任务说明:
根据下面的清理文档回答:
(a) 删除本 Codelab 中创建的资源是为了避免什么?
(b) 第 1 步中用 kubectl 删除的命名空间叫什么?
(c) 第 2 步循环删除的节点池名称以什么开头,编号从几到几?

文档摘录:

8. 清理
为避免系统持续向您的 Google Cloud 账号收取费用,请删除在本 Codelab 中创建的资源。
请按照以下步骤清理您的资产:
# 1. Delete LeaderWorkerSet and Helm release
kubectl delete leaderworkerset qwen-simple-anywhere-cache --ignore-not-found
helm uninstall lws --namespace lws-system 2>/dev/null
kubectl delete namespace lws-system --ignore-not-found
# 2. Delete GKE Node Pools
# Note: Usually deleting the cluster deletes the node pools,
# but explicit deletion ensures it's gone before the cluster teardown begins.
for i in {1..8}
do
gcloud container node-pools delete "tpu-v6e-single-$i" \
--cluster="${CLUSTER_NAME}" \
--region="${REGION}" \
--project="${PROJECT_ID}" --quiet
done
# 3. Delete GKE Cluster
gcloud container clusters delete "${CLUSTER_NAME}" \
--region="${REGION}" \
--project="${PROJECT_ID}" --quiet
echo "--- Starting IAM and Service Account Cleanup ---"
# 1. Define the full Service Account email for clarity
SA_EMAIL="tpu-reader-sa@${PROJECT_ID}.iam.gserviceaccount.com"

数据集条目
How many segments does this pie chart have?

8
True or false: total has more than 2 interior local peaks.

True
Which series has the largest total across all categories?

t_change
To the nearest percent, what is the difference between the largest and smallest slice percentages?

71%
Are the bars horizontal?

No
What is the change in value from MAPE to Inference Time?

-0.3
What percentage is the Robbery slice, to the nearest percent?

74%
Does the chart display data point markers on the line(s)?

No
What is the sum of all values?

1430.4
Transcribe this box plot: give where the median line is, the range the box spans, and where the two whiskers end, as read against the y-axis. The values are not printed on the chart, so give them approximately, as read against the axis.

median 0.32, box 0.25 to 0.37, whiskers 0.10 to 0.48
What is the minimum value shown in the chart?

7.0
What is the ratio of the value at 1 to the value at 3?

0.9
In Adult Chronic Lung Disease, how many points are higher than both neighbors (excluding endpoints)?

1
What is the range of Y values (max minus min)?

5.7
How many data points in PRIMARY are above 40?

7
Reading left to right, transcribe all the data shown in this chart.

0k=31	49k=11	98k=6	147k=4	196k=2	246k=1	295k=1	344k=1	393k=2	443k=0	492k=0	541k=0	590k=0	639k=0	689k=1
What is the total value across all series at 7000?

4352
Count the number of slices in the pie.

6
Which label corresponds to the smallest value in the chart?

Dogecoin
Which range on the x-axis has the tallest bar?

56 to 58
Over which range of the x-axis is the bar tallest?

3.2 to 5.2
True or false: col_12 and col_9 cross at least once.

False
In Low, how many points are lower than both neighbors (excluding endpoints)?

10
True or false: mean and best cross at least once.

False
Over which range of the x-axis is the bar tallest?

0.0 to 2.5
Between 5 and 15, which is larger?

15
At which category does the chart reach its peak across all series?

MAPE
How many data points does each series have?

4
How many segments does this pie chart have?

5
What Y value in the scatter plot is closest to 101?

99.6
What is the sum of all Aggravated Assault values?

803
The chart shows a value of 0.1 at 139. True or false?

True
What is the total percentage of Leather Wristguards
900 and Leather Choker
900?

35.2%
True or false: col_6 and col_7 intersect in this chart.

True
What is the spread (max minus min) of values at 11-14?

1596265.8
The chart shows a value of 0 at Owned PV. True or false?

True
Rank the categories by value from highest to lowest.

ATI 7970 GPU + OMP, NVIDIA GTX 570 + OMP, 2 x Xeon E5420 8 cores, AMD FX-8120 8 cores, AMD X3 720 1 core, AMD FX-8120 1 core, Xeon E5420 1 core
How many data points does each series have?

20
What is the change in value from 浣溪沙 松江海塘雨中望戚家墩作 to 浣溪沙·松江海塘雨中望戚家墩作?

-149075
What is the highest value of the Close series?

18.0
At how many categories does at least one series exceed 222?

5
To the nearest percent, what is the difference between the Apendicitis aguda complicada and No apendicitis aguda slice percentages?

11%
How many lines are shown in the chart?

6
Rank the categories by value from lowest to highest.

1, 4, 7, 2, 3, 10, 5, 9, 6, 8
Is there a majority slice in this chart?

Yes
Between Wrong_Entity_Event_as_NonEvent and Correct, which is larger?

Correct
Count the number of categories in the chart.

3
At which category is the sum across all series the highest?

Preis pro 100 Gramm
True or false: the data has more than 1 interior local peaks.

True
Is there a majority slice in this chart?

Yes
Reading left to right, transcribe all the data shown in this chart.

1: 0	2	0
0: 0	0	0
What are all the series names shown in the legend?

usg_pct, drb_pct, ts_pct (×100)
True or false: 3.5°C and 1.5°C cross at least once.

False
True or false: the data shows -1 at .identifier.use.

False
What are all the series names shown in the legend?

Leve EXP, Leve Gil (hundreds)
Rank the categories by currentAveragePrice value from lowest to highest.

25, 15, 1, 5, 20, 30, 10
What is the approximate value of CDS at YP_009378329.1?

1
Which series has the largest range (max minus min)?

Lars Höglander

练习答案:
(a) 避免系统持续向您的 Google Cloud 账号收取费用。
(b) lws-system。
(c) 以“tpu-v6e-single-”开头,编号从 1 到 8。